5月29日、ひばりは病床で52歳の誕生日を迎えた。しかし、それから間もなく病状は悪化し、人工呼吸器が装着されることに。自分の運命を覚悟したかに見えたひばりは、
「このまま‥‥死ぬんじゃないの!? 悔しい!」
涙交じりにしぼり出すような声でそう言ったという。
「その頃からだんだんしゃべることが少なくなって『ごめんね』『ありがとう』としか言わなくなった。僕も何も言えなくて、ずっと見つめていることが多くなりました。亡くなる日も何か言わなきゃと思っているうちに『ごめんね』って言われちゃって‥‥。それで、おふくろがまた何か言おうとしたので、言葉を制して『大丈夫だよ』と言って病室を出てきたんです。それが最後の会話になりました」
和也氏が病院の廊下を20メートルほど歩いた時だった。ピーピーという警告音が聞こえてきた。踵を返した和也氏は、まっしぐらに病室に駆け込んだ。

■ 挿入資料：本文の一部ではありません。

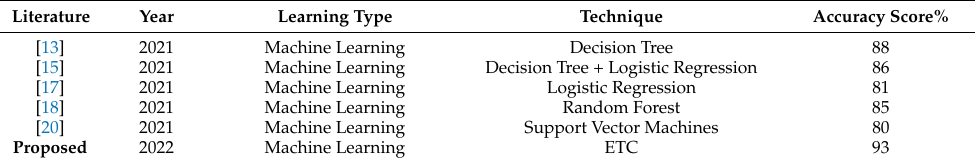
Table 7. The performance validation comparative analysis of our proposed approach with the past applied state of art approaches.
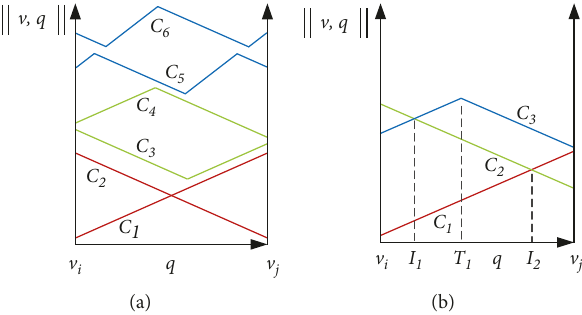
Figure 10: Illustration of distance function. (a) Distance curve. (b) Event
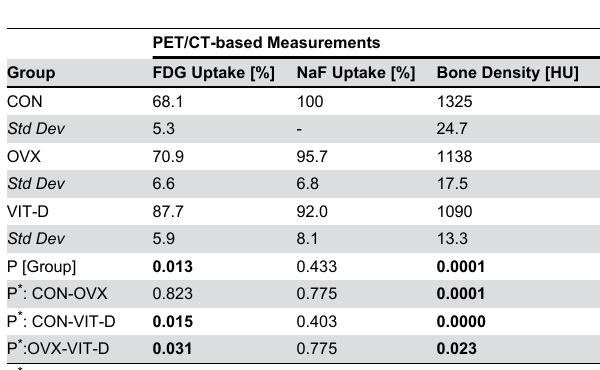
Table 1. PET/CT based 18FDG and Na18F uptake and bone density values for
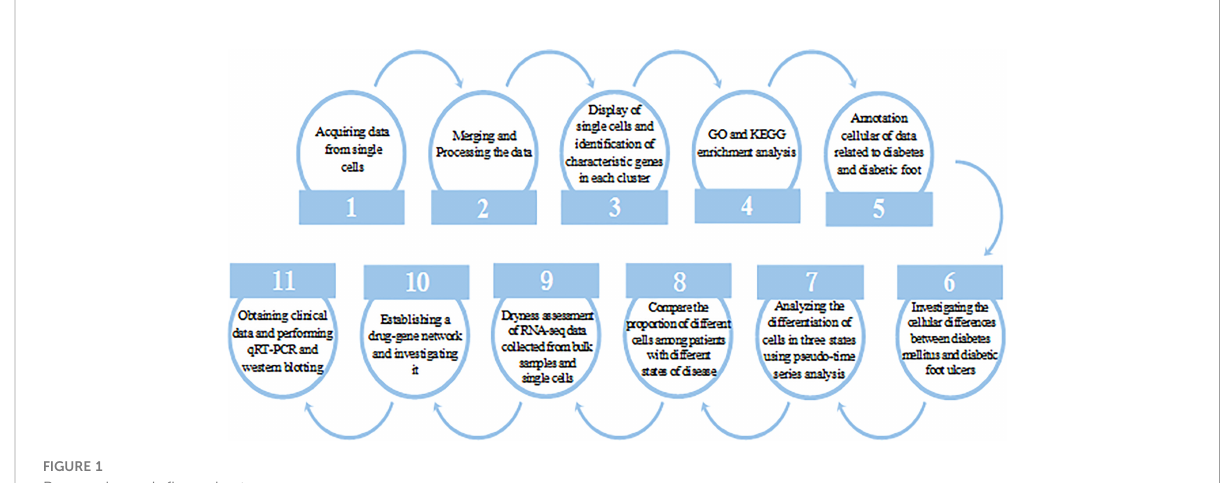
FIGURE 1 Research work fl ow chart.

数名の担当医が心臓マッサージを始めていた。だが一向に心音は聞こえてこない。続いてAED(自動体外式除細動器)を2度使用したが、それでも心拍は復活しなかった。3度目を試みようとした時、
「もうやめてください」
和也氏はそう言って、治療を止めたのだった。
89年6月24日、午前0時28分。美空ひばりは52歳の若さで帰らぬ人となった。昭和が終わり、平成に年号が変わって半年。文字どおり「昭和の歌姫」として、ひばりは亡くなったのだ。
その朝、テレビに速報が流れると、ひばり邸前には6000人のファンが詰めかけた。6月26日の密葬には1200人の弔問客、300人を超える報道陣、自宅を4キロにわたって取り囲んだ1万3000人のファンが「女王」を見送った。
だが、真っ先に駆け付け、別れの言葉をかけるべき人はとうとう現れなかった。それはかつて「夫」と呼ばれた小林旭だった。